PROMPT
Please filter the listing below and copy out the lines that hold "distance".

GIVEN DATA
--------------------------------
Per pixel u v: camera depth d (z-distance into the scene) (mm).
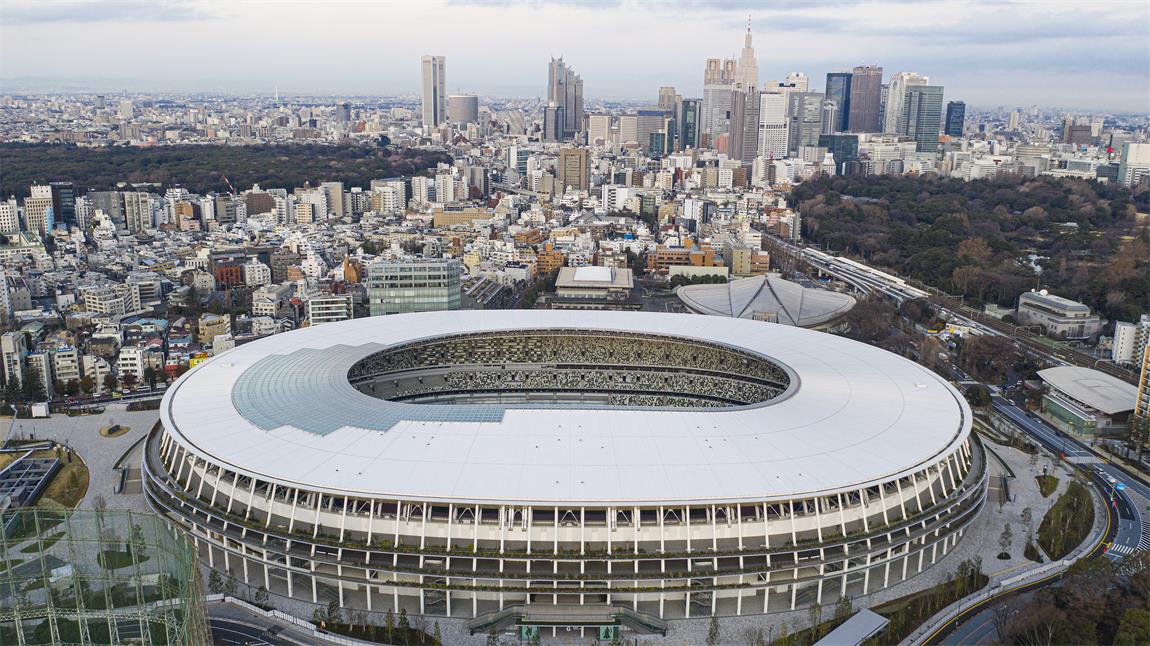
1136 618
--------------------------------
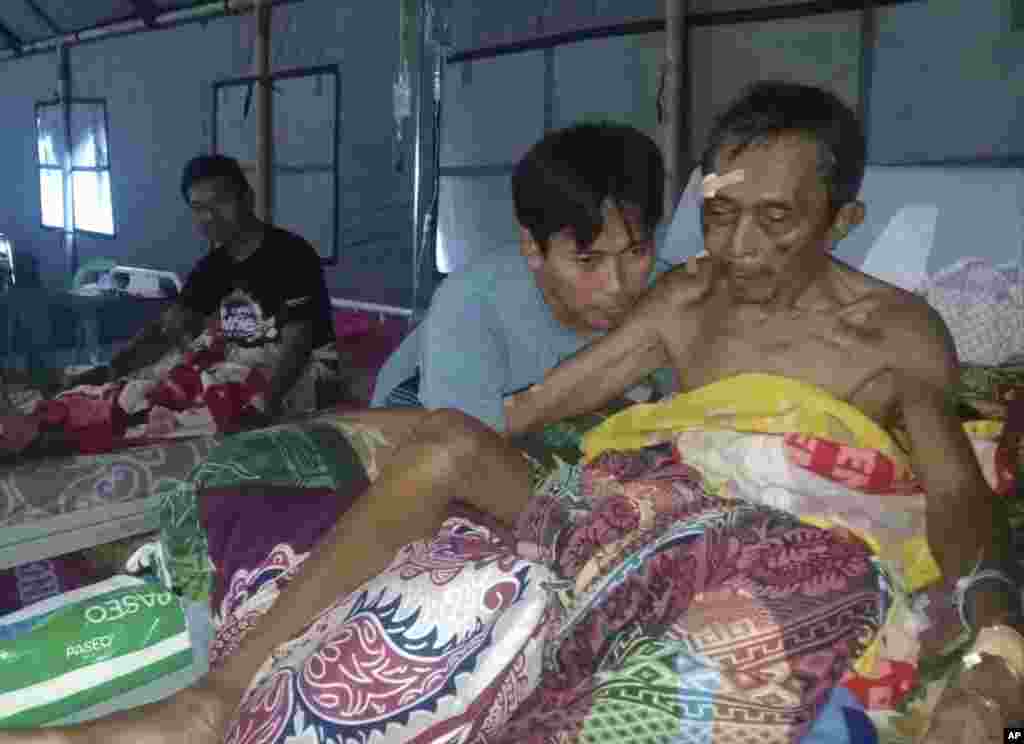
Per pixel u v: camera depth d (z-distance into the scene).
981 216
--------------------------------
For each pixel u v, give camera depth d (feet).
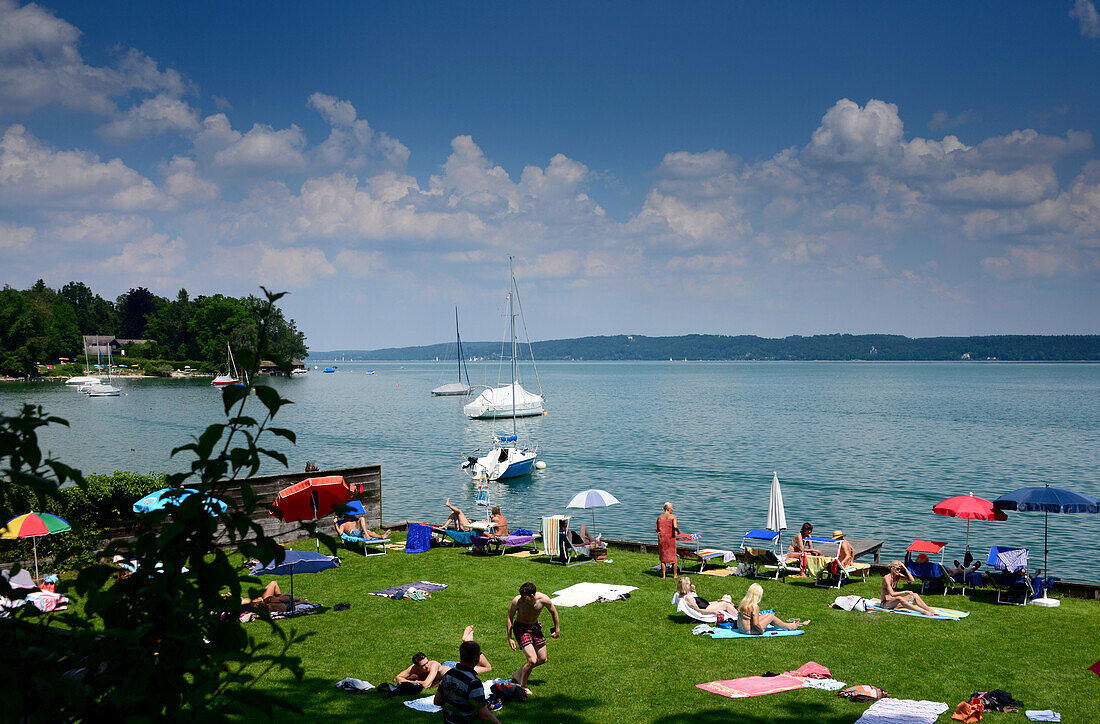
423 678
--------------------------------
THE ANSWER
Per pixel u v: camera depth d (z-distance into the scene) (mm).
Per pixel u v: camera depth d (z-distance into the scene).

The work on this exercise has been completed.